THE PROBLEM =>
Reproduce the records with each "Reichweite" swapped for "Schussweite" and every other word unchanged. Leave the pictures out of your answer.

[Extracted page text]
************

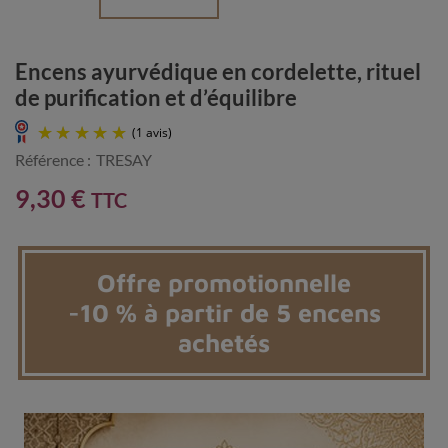
Encens ayurvédique en cordelette, rituel
de purification et d’équilibre
Référence :
TRESAY
9,30 €
TTC
Offre promotionnelle
-10 % à partir de 5 encens
(1 avis)
achetés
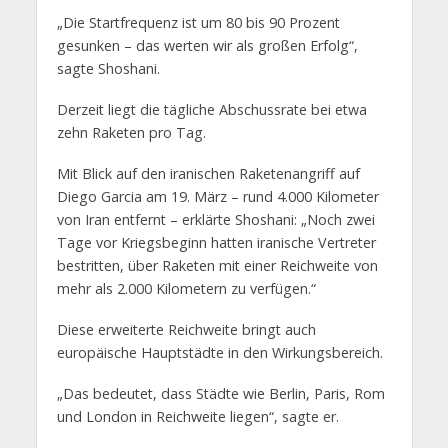
„Die Startfrequenz ist um 80 bis 90 Prozent
gesunken – das werten wir als großen Erfolg“,
sagte Shoshani.
Derzeit liegt die tägliche Abschussrate bei etwa
zehn Raketen pro Tag.
Mit Blick auf den iranischen Raketenangriff auf
Diego Garcia am 19. März – rund 4.000 Kilometer
von Iran entfernt – erklärte Shoshani: „Noch zwei
Tage vor Kriegsbeginn hatten iranische Vertreter
bestritten, über Raketen mit einer Reichweite von
mehr als 2.000 Kilometern zu verfügen.“
Diese erweiterte Reichweite bringt auch
europäische Hauptstädte in den Wirkungsbereich.
„Das bedeutet, dass Städte wie Berlin, Paris, Rom
und London in Reichweite liegen“, sagte er.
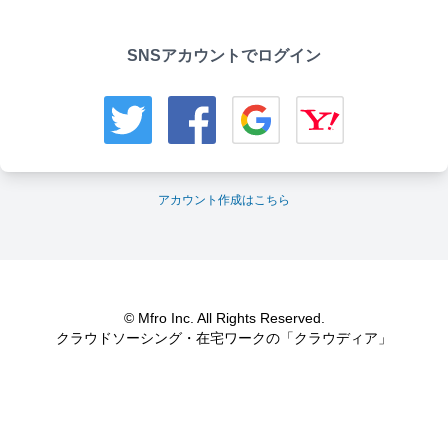
SNSアカウントでログイン
アカウント作成はこちら
© Mfro Inc. All Rights Reserved.
クラウドソーシング・在宅ワークの「クラウディア」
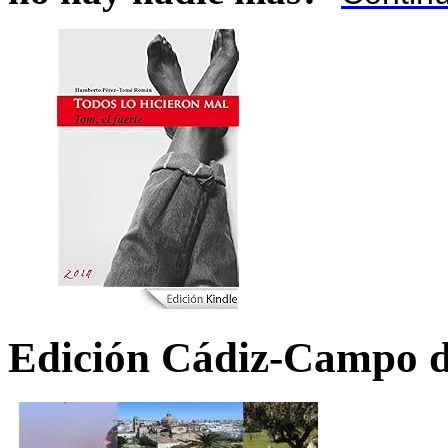
Edición Cádiz-Campo d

************

SOLVED PROBLEM =>
Encens ayurvédique en cordelette, rituel
de purification et d’équilibre
Référence :
TRESAY
9,30 €
TTC
Offre promotionnelle
-10 % à partir de 5 encens
(1 avis)
achetés
„Die Startfrequenz ist um 80 bis 90 Prozent
gesunken – das werten wir als großen Erfolg“,
sagte Shoshani.
Derzeit liegt die tägliche Abschussrate bei etwa
zehn Raketen pro Tag.
Mit Blick auf den iranischen Raketenangriff auf
Diego Garcia am 19. März – rund 4.000 Kilometer
von Iran entfernt – erklärte Shoshani: „Noch zwei
Tage vor Kriegsbeginn hatten iranische Vertreter
bestritten, über Raketen mit einer Schussweite von
mehr als 2.000 Kilometern zu verfügen.“
Diese erweiterte Schussweite bringt auch
europäische Hauptstädte in den Wirkungsbereich.
„Das bedeutet, dass Städte wie Berlin, Paris, Rom
und London in Schussweite liegen“, sagte er.
SNSアカウントでログイン
アカウント作成はこちら
© Mfro Inc. All Rights Reserved.
クラウドソーシング・在宅ワークの「クラウディア」
Edición Cádiz-Campo d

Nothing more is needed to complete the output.